I think it’s different. As I said, at home, football remains number one. These three players are idols, my idols. At home, they don’t have the opportunity to watch the games. In Europe, it goes very late, two or three in the morning. I spoke to Griezmann earlier, he wished me luck with the game, and I asked him if he was going to watch the game. But I think he couldn’t because the NBA games are late. I don’t know what he had to do today, whether he had a match or not.
So your popularity remains limited in Cameroon?
I feel like I’m still below, but things are moving forward. I’m in Cameroon this summer, and a lot of people recognized me, asked for photos and autographs, it warmed my heart. You know, it makes me proud to know that I am loved in the country.
Who is your favorite Cameroonian athlete, the one you wanted to look like when you were younger?
Samuel Eto’o, so I started with football before playing volleyball. I had the chance to meet him, to talk to him. In Cameroon, he is a God, he has given us so much happiness. He is one of the best players in the history of African football and the world. So even though I have others, Eto’o remains the greatest in my eyes.
When you landed in the United States from Yaoundé, did the shock had been terrible?

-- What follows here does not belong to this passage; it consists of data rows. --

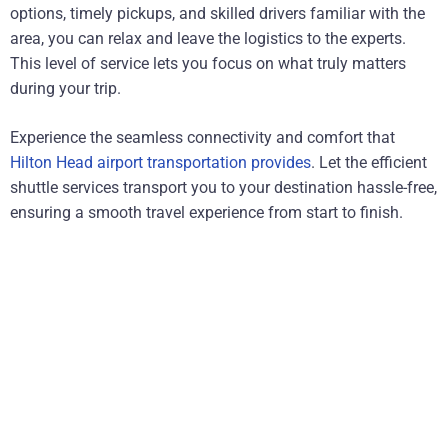
options, timely pickups, and skilled drivers familiar with the
area, you can relax and leave the logistics to the experts.
This level of service lets you focus on what truly matters
during your trip.
Experience the seamless connectivity and comfort that
Hilton Head airport transportation provides
. Let the efficient
shuttle services transport you to your destination hassle-free,
ensuring a smooth travel experience from start to finish.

When I arrived in the United States, it was not easy. I arrived here when I was 16. I didn’t know how to play basketball very well and all the guys here were stronger than me. But I held on, I showed perseverance, because I always wanted to be the best. I was far from home, far from my family in a country as big as the United States. I’ve worked hard to be where I am today, but it’s not over, I’m hungry for wins and titles here in Philadelphia.
“To play in national selection? We’ll see… “
And victories in the national team under the colours of Cameroon at the Olympic Games or the World Cup, it is possible?
It’s so complicated. They just changed the rules, and I can’t be there right now. When you are Cameroonian, you want to wear the colours of your country, play in the Olympics or a world championship. But it’s hard. I’m here, I can’t help them qualify for the World Championship or the African Cup. I am following the results, I know they have won two of three games in the last few days, they represent the country well. But if I ever get the chance, then we’ll see.
Lately, we have unfortunately talked about Cameroon with slaves in Libya. It must sadden and revolt you to see that in 2017, there are still such things happening on your continent?
Yes, that’s a shame. It must stop quickly. I think it’s up to me, but also to all African players to tackle this kind of stuff. This is serious, very serious. As you said in 2017, this must not happen again.
Interview in Philadelphia by Anthony Ottou.